Exercise aim: Please copy the records below word for word, leaving out the pictures.

Task inputs:
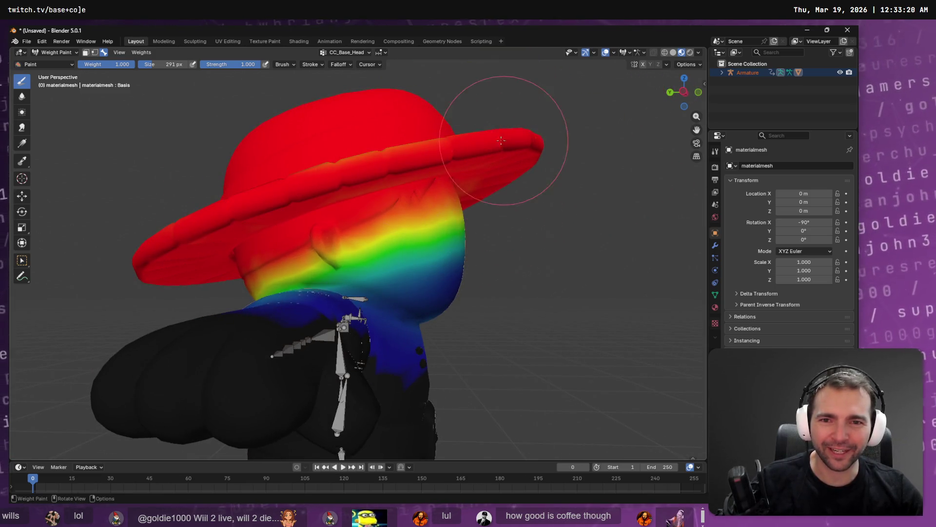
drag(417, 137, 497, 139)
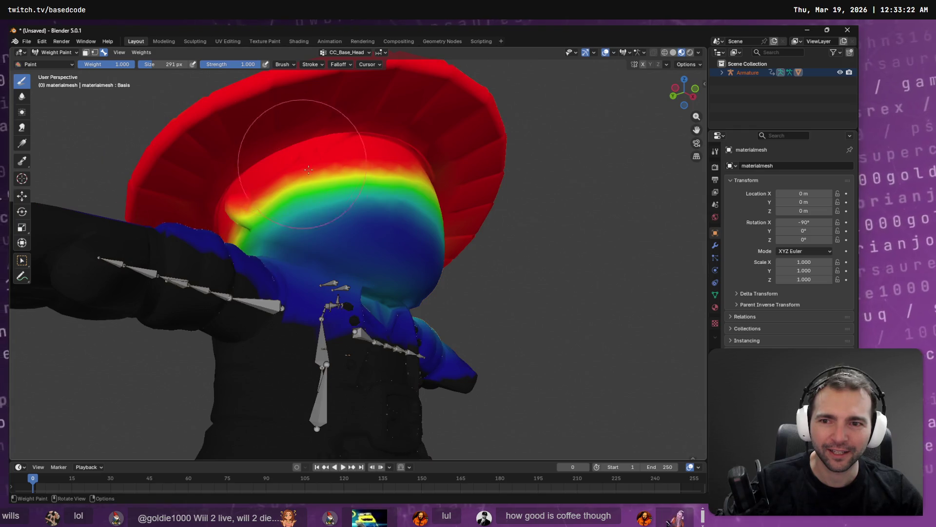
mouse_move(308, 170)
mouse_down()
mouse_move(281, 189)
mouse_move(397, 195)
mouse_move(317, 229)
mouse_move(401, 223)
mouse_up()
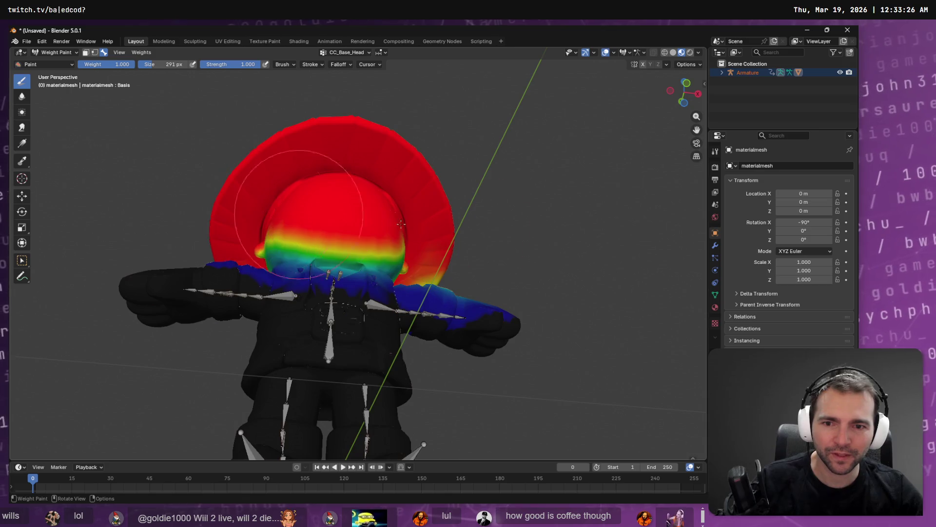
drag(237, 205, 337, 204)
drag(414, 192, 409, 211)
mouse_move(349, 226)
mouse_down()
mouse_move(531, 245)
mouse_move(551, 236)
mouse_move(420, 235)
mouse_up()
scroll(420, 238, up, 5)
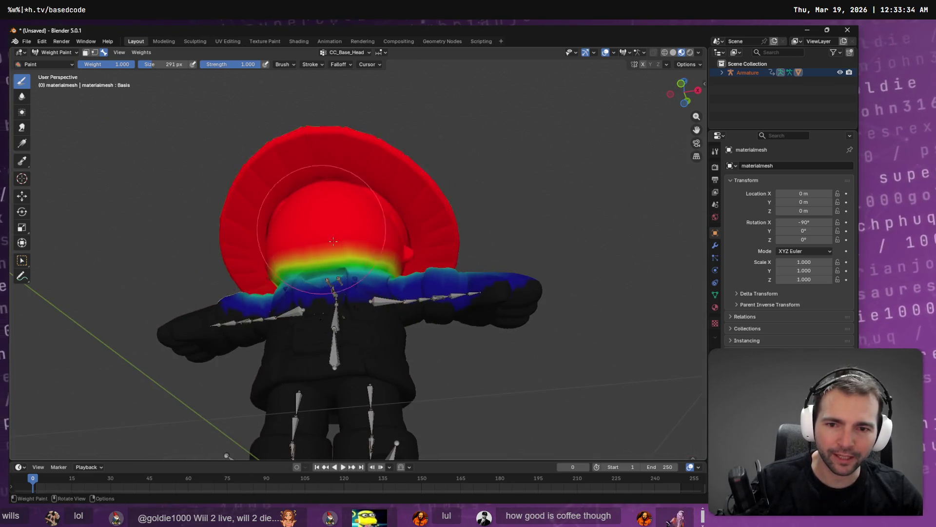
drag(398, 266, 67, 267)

Result of the exercise:
drag(417, 137, 497, 139)
mouse_move(308, 170)
mouse_down()
mouse_move(281, 189)
mouse_move(397, 195)
mouse_move(317, 229)
mouse_move(401, 223)
mouse_up()
drag(237, 205, 337, 204)
drag(414, 192, 409, 211)
mouse_move(349, 226)
mouse_down()
mouse_move(531, 245)
mouse_move(551, 236)
mouse_move(420, 235)
mouse_up()
scroll(420, 238, up, 5)
drag(398, 266, 67, 267)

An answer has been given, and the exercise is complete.